SUPPLIED DATA →
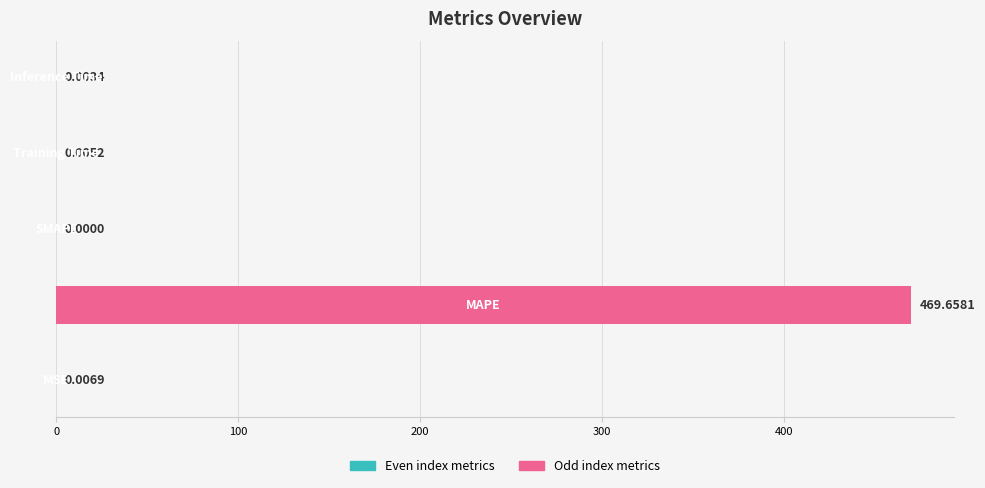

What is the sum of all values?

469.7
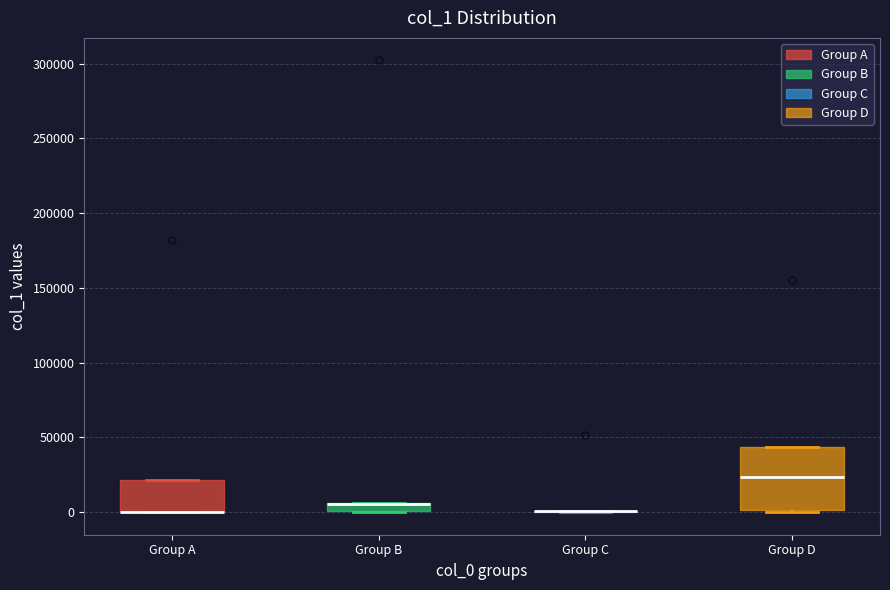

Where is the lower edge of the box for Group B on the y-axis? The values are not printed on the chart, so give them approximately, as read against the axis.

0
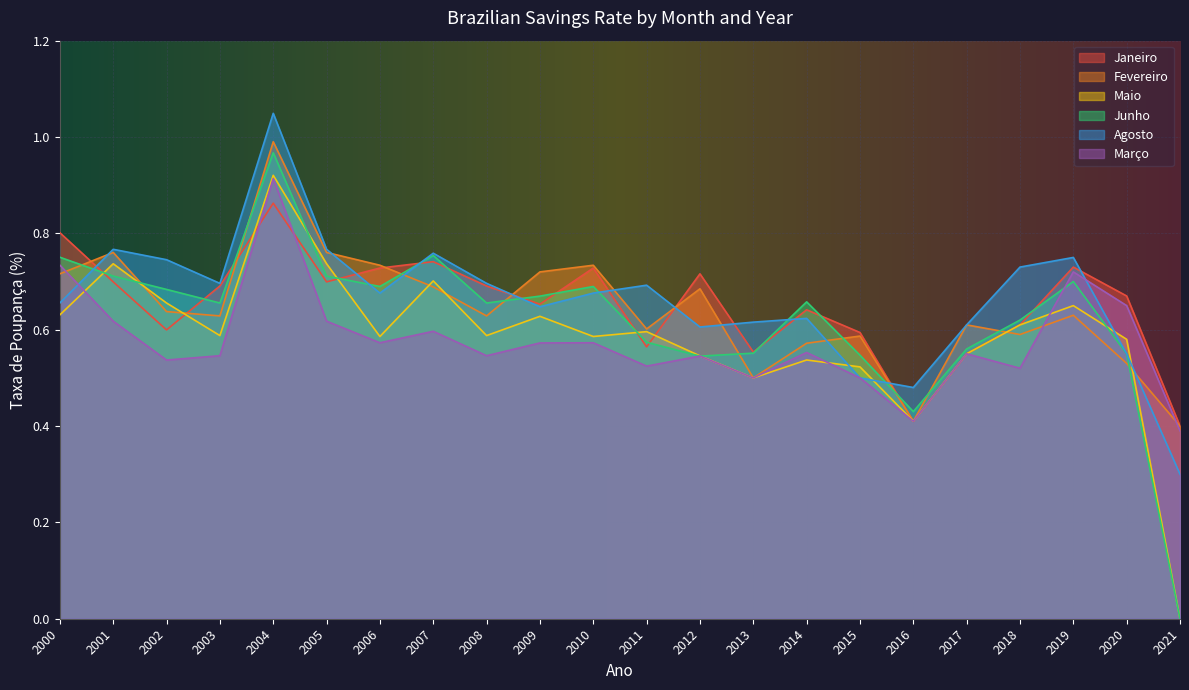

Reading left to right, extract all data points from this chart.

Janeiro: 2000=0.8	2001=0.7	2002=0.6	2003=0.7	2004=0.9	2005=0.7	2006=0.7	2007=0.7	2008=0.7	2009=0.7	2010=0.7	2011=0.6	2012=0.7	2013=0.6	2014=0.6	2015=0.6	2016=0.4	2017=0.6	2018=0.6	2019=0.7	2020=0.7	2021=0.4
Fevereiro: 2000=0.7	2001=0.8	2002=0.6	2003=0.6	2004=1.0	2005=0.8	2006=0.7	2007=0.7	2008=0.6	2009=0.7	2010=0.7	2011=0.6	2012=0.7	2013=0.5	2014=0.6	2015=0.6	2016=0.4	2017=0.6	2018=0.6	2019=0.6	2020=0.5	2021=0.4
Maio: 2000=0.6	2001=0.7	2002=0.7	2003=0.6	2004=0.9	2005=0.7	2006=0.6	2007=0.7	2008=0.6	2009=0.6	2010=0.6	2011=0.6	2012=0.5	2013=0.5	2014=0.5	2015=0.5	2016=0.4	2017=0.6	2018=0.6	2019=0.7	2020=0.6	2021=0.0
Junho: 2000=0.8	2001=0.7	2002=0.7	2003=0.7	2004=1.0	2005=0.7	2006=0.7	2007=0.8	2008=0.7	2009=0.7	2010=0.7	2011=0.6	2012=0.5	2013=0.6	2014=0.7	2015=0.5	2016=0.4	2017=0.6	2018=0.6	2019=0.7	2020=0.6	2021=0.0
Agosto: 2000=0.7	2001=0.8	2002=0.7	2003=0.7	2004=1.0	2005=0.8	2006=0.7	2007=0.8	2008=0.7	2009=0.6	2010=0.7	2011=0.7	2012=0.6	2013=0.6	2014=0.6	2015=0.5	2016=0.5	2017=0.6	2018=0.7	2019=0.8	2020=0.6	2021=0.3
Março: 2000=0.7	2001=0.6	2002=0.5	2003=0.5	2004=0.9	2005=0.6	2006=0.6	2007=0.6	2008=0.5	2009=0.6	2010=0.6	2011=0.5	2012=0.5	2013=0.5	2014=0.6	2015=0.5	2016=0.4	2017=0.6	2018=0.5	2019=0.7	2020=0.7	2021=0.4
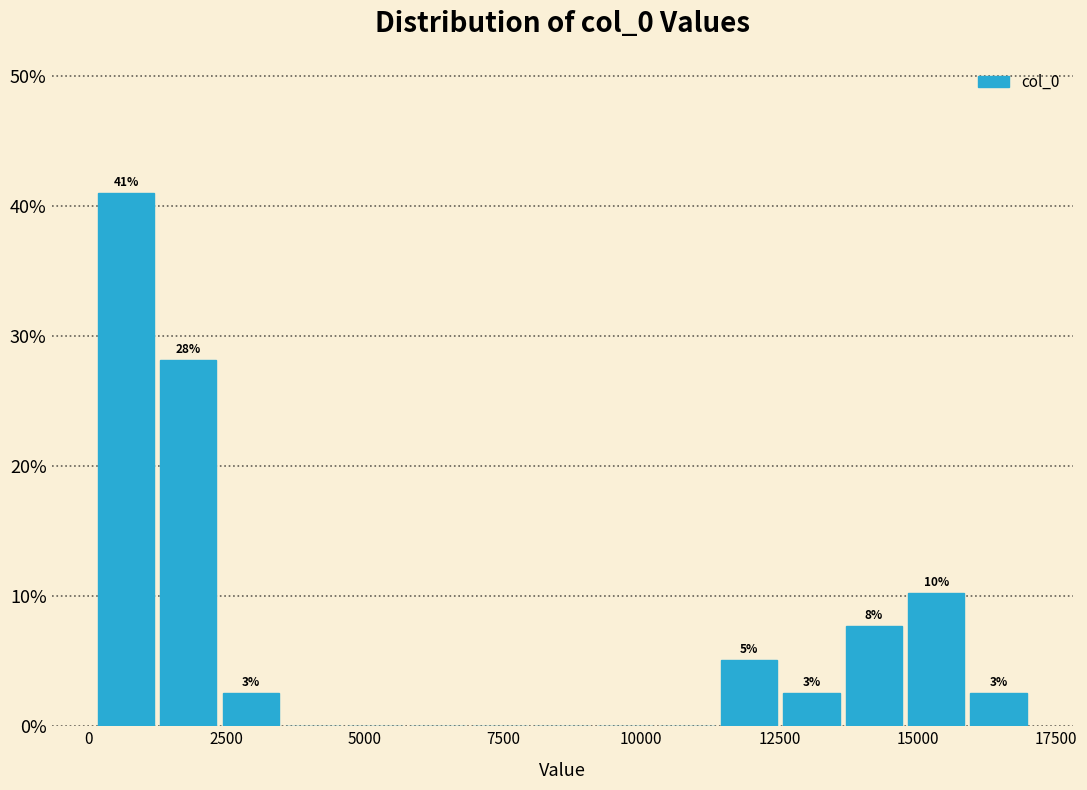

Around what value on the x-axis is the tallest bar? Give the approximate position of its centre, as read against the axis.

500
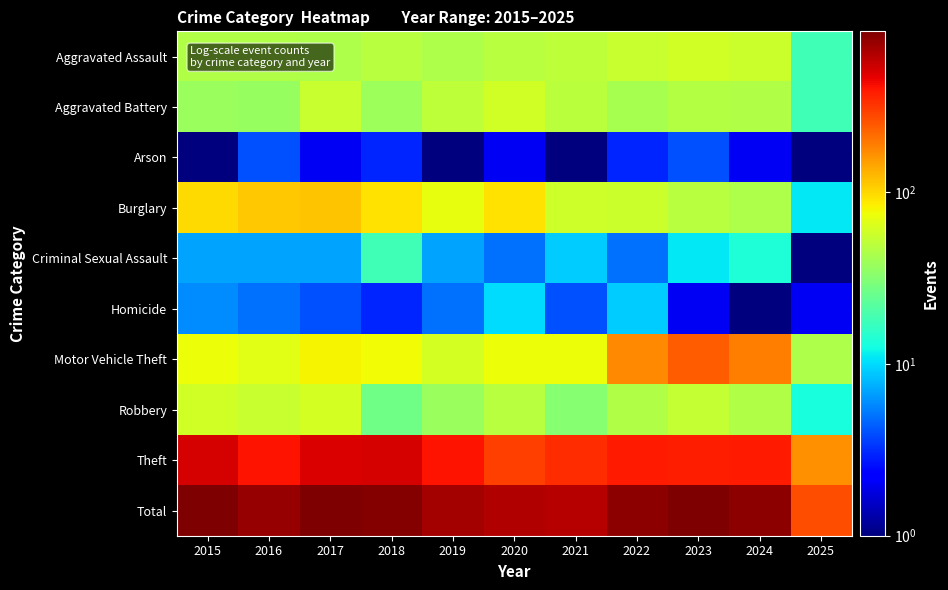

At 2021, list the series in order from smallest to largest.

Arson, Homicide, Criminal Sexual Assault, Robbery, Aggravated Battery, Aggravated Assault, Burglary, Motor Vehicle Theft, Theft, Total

AIM OF THE EXERCISE →
Show each line of the data above that contains the word "series".

SOLUTION TO THIS EXERCISE →
At 2021, list the series in order from smallest to largest.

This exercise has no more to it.